### DATA FOR ANALYSIS

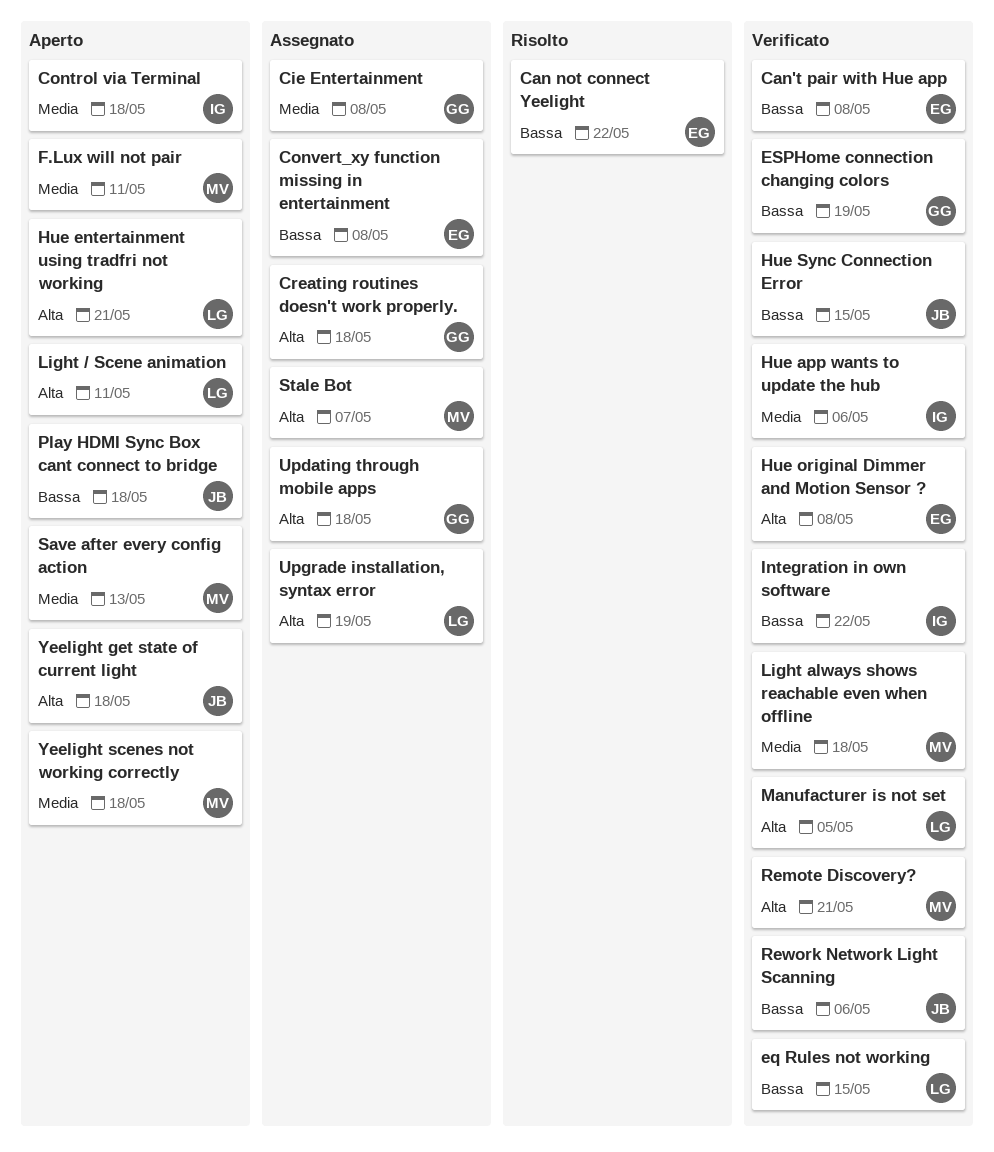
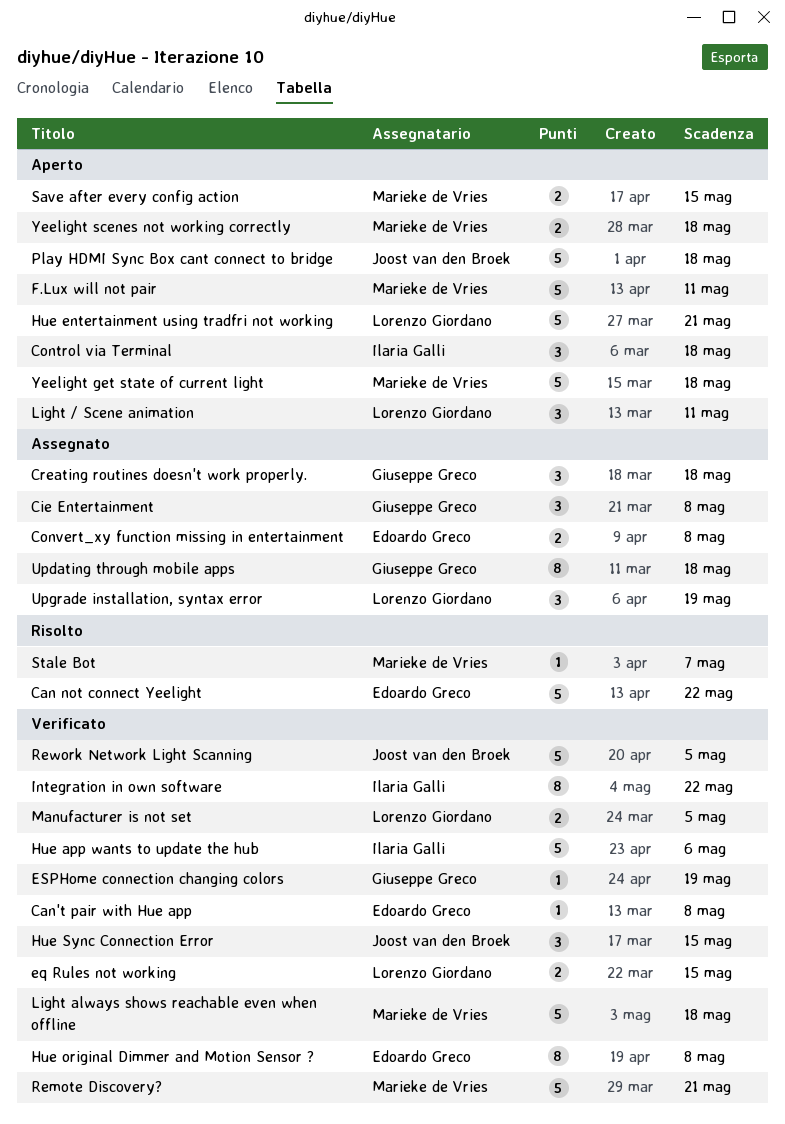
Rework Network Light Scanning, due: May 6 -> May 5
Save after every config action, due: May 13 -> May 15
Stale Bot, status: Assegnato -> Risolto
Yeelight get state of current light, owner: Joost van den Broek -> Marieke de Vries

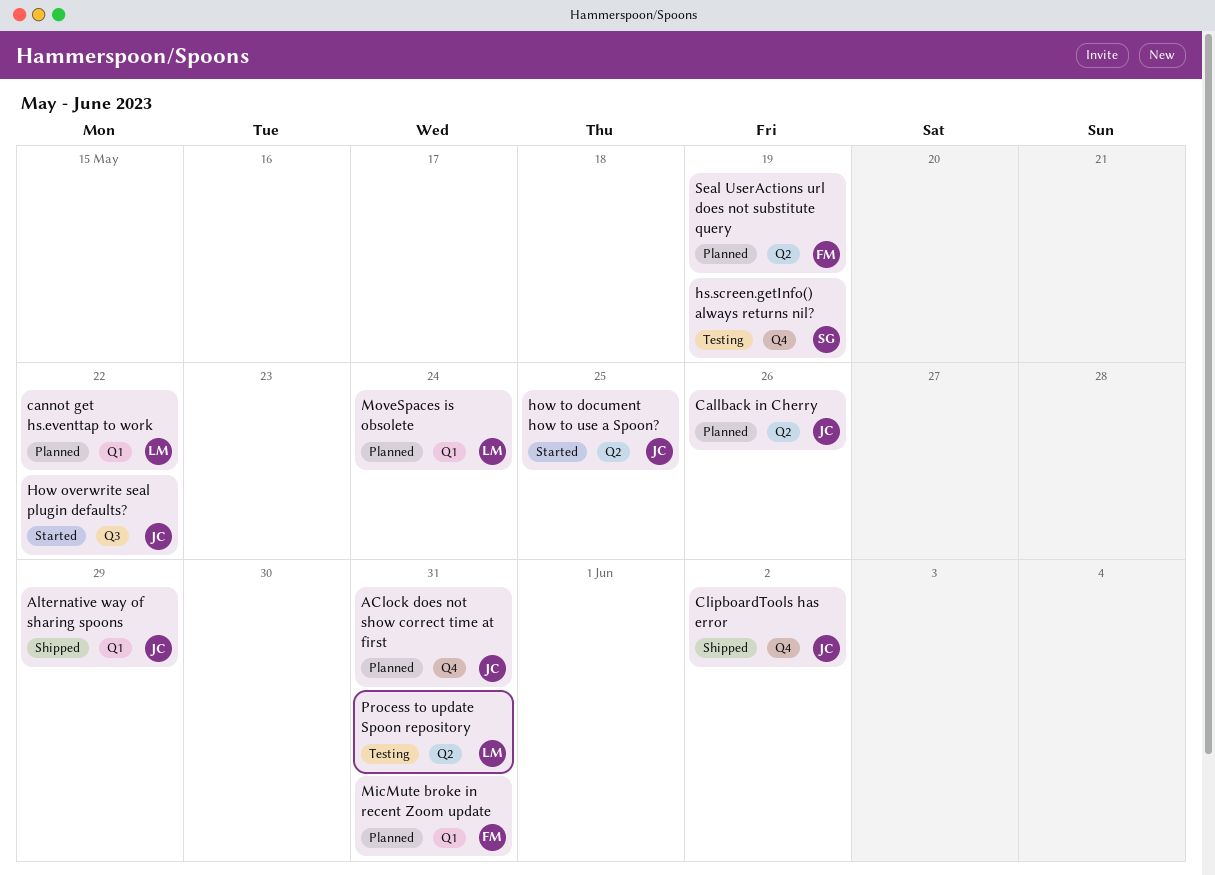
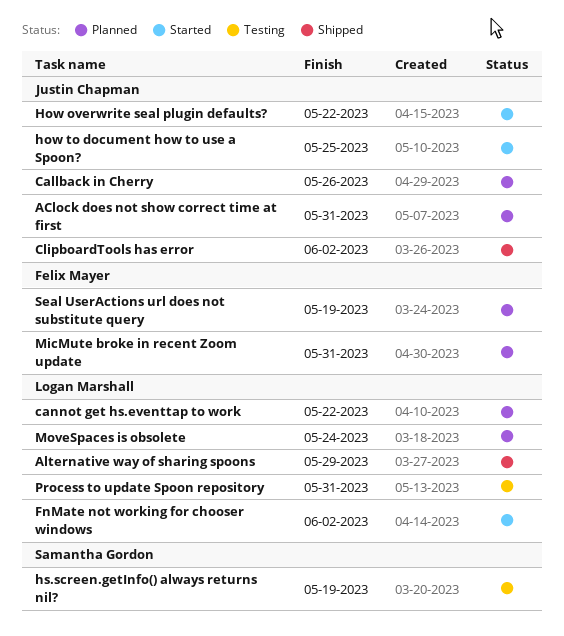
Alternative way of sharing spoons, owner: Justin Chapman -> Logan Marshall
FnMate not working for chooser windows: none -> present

### TASK BRIEF
Find the line with "Alternative way of" in the listing above, then write out that line and each remaining line exactly, with no other text.

### WRITTEN SOLUTION
Alternative way of sharing spoons, owner: Justin Chapman -> Logan Marshall
FnMate not working for chooser windows: none -> present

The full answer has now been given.